Reading text section start

Companies will spend more on software this year than ever before. Enterprise AI capital expenditure alone will surpass $470 billion by 2026. This isn’t a shrinking market—it’s a market exploding in scale.
The money hasn’t disappeared; it’s just moving.
Most people are panicking and completely missing where it’s going.
Here’s where the money is actually flowing:
Based on usage. Based on consumption. Not per seat. Companies will pay for AI capacity just like they pay for cloud compute—based on what they use, not how many people sit in the building. This is already happening. GitHub’s AI agents are gated behind a tier with usage-based pricing. That’s the template.
Agents don’t eliminate the backend; they operate the backend. CRMs, ERPs, data warehouses—these become more valuable, not less. Because AI agents need clean, authoritative, trustworthy data to act on. Garbage in, garbage out. Companies with large, standardized data will win.
When agents act at scale, errors happen at scale. Every company deploying AI agents will pay for permissions, audit logs, policy enforcement, monitoring, and evaluation. Boring infrastructure—this will quietly print money over the next decade.
No longer “$99 per seat per month,” you’ll see “$5 per contract review,” “$2 per support ticket resolved,” “$10 per qualified lead.” Software priced like labor—because it’s replacing labor. This is where the entire industry’s pricing model is shifting.
This is surprising. But as building software becomes cheaper and easier, companies will try more custom software services. Implementation, workflow design, migration, integration—demand for services is about to explode. Vibe coding makes creation easy. Making it work in real business is a completely different story.
So if you’re building a startup—or thinking about it—here’s the only question that matters:
Where are you in the stack?
If you’re building in the thin middle layer—building pretty UI on top of others’ data, charging per seat, with no proprietary advantage—you have serious problems. Not because your product is bad, but because the economics of your position are collapsing in real time.
Your agent layer above is swallowing your interface.
Your record system below is swallowing your lock-in.
You’re being squeezed from both sides—and this squeeze will only accelerate from here.
Here’s what you should be building:
Build in the agent layer. Create AI-native tools that do more than just display information—they execute workflows. Don’t show dashboards to users. Do the work for them. Price based on results, not seats. Be the thing that takes action.

Reading text section end

What to produce: Write the next part of the piece on where software spending is moving, picking up after its final paragraph. The items come from a separate source.

Data to examine section start

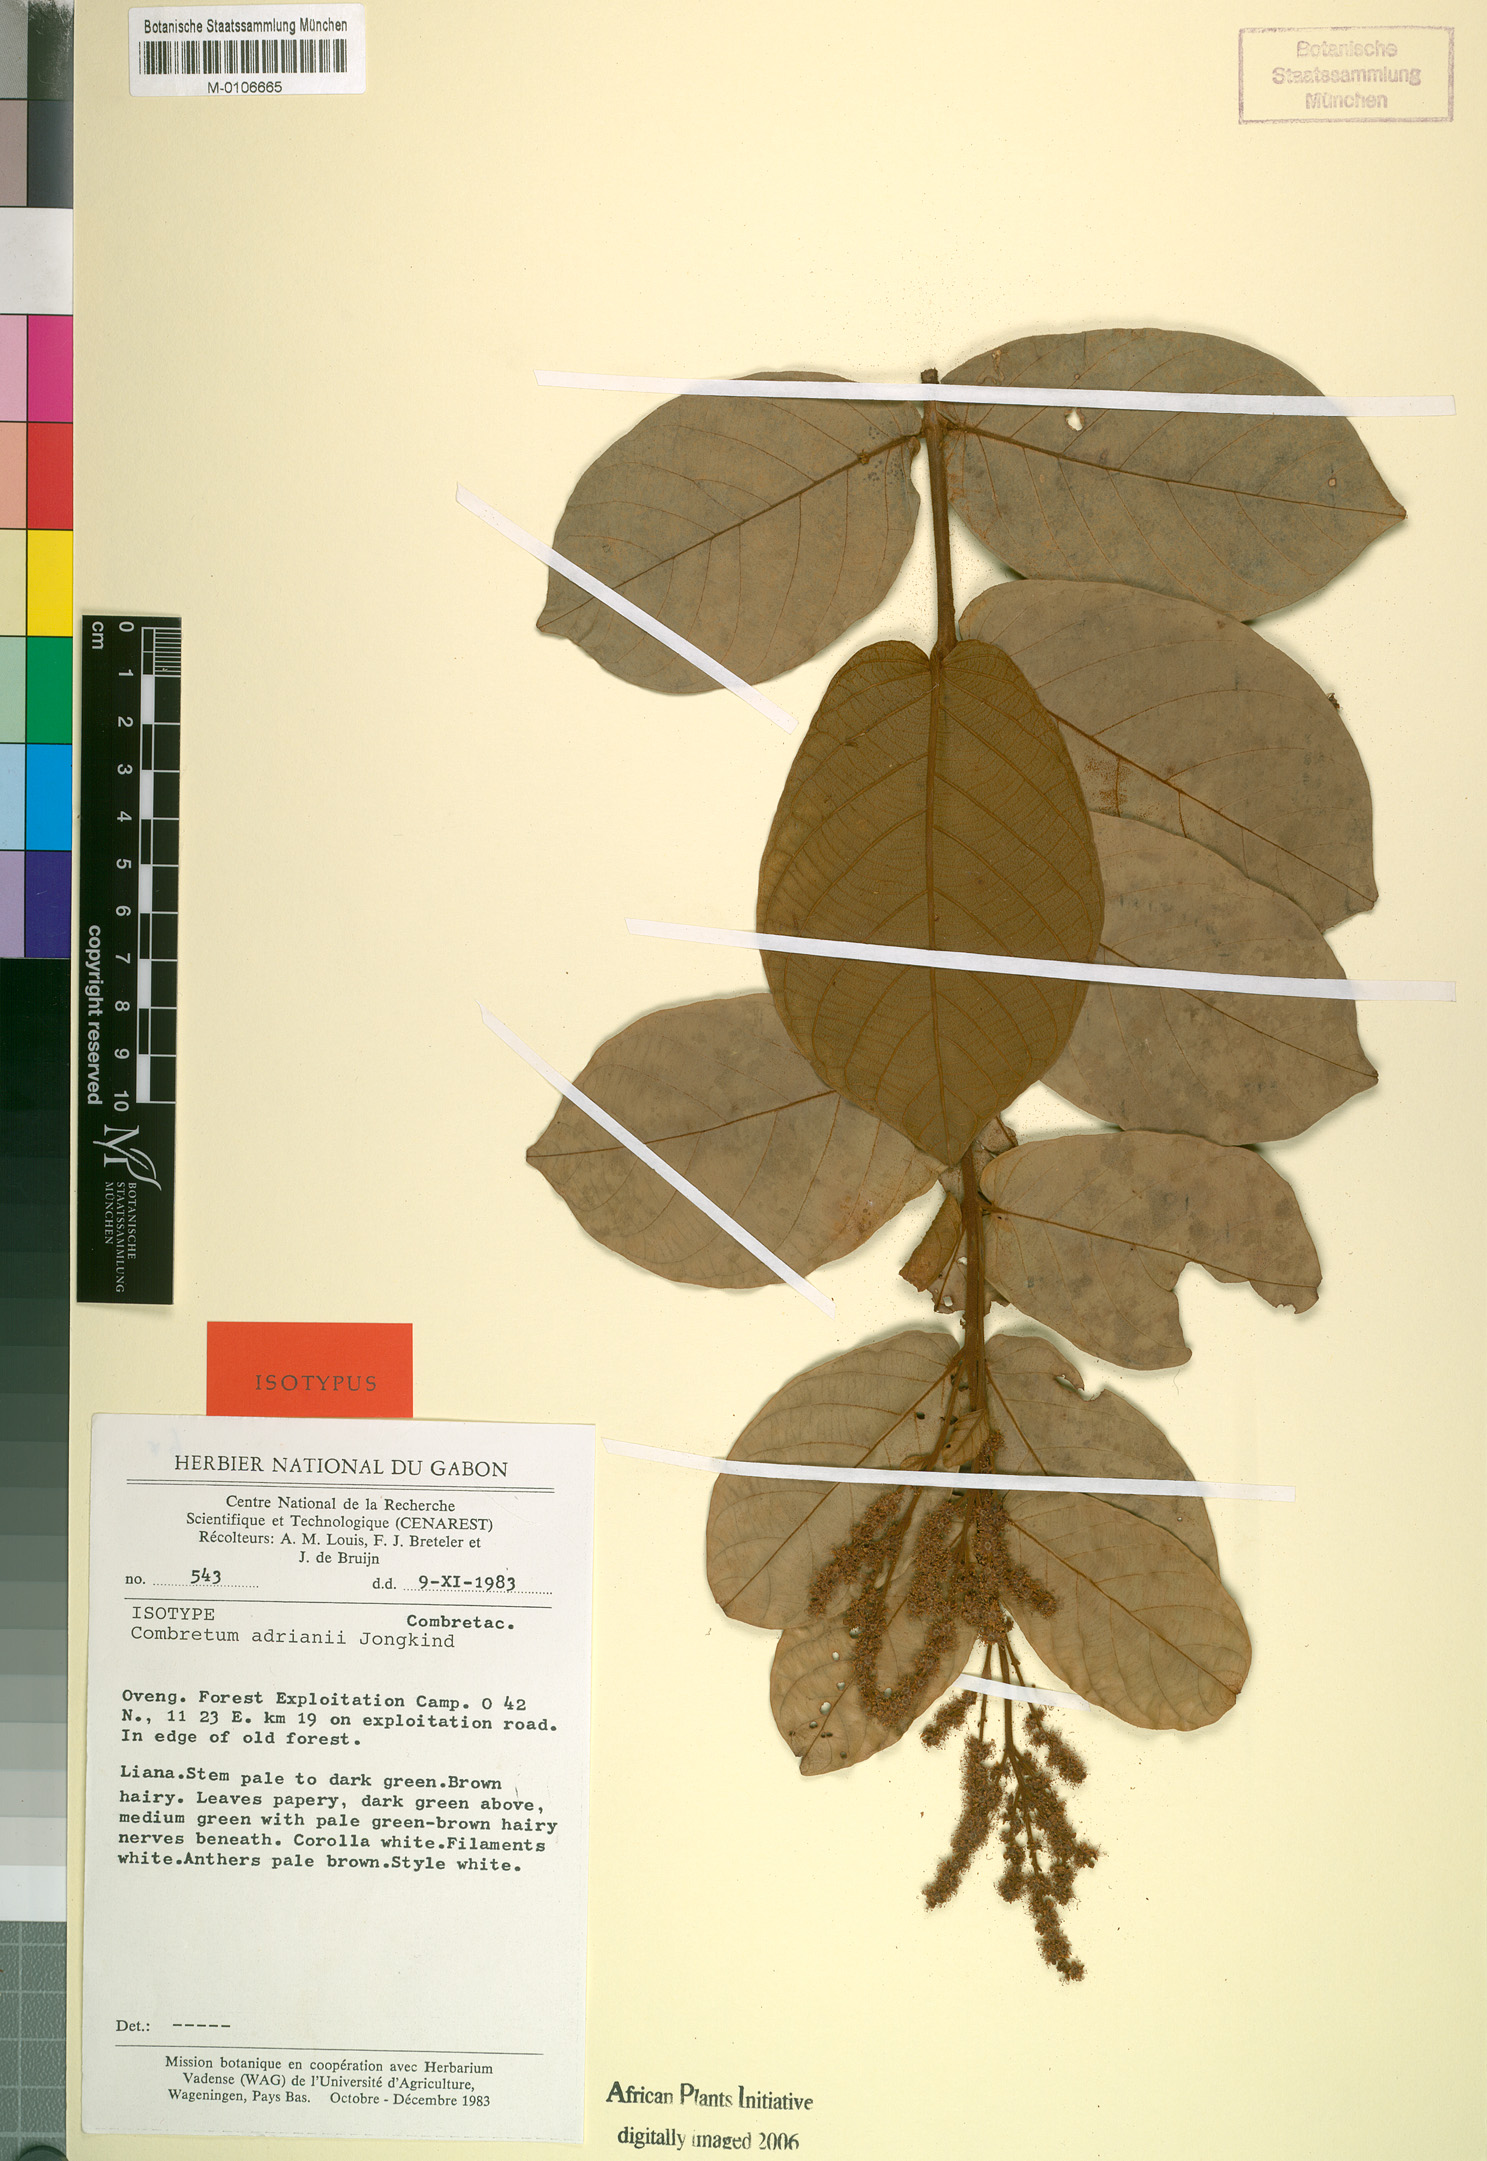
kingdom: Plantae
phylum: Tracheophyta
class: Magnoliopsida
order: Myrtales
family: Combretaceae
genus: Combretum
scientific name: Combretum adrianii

Data to examine section end

Task output:
Build in the data layer. Own proprietary data. Build record systems for domains that don’t yet have good systems. Make yourself the authoritative backend every AI agent needs to insert into. Agents come and go—data layer is forever.
Build infrastructure. Security. Monitoring. Evaluation. Governance. Compliance. Tools to deploy AI agents safely at scale. Not sexy. Extremely profitable. Demand has not even started.
Build services. Help companies implement, customize, and operate AI systems in their actual business. That’s where most of the real-world complexity lies—and where huge value will be created over the next five years.
Here’s the ironic part no one talks about.
Anthropic’s Cowork—allegedly the product killing SaaS—is itself a SaaS product, sold via subscription online to organizations.
SaaS as a delivery mode has always been good.
But SaaS as a business strategy built on shallow moats and commodity workflows priced per seat—that’s over.
Everyone is watching the $285 billion loss, seeing disruption.
But I see a shift.
That value hasn’t disappeared. It’s moving—from companies capturing value by being the middleman between humans and their tools, to companies capturing value through execution, data, and infrastructure.
The old script was: build workflow UI, charge per seat, grow revenue by increasing employee count.
The new script is: build things with data, execution results, or protected systems. Price based on delivered value, not on seats.
If you’re a founder reading this, the worst thing you can do is panic.
The second worst is to keep building as in 2019.
The best thing you can do is understand where value is moving—and stand where it lands.
The SaaS era isn’t over.
The era of easy SaaS is over.
Honestly, for anyone truly building real things, this is the best news in a decade.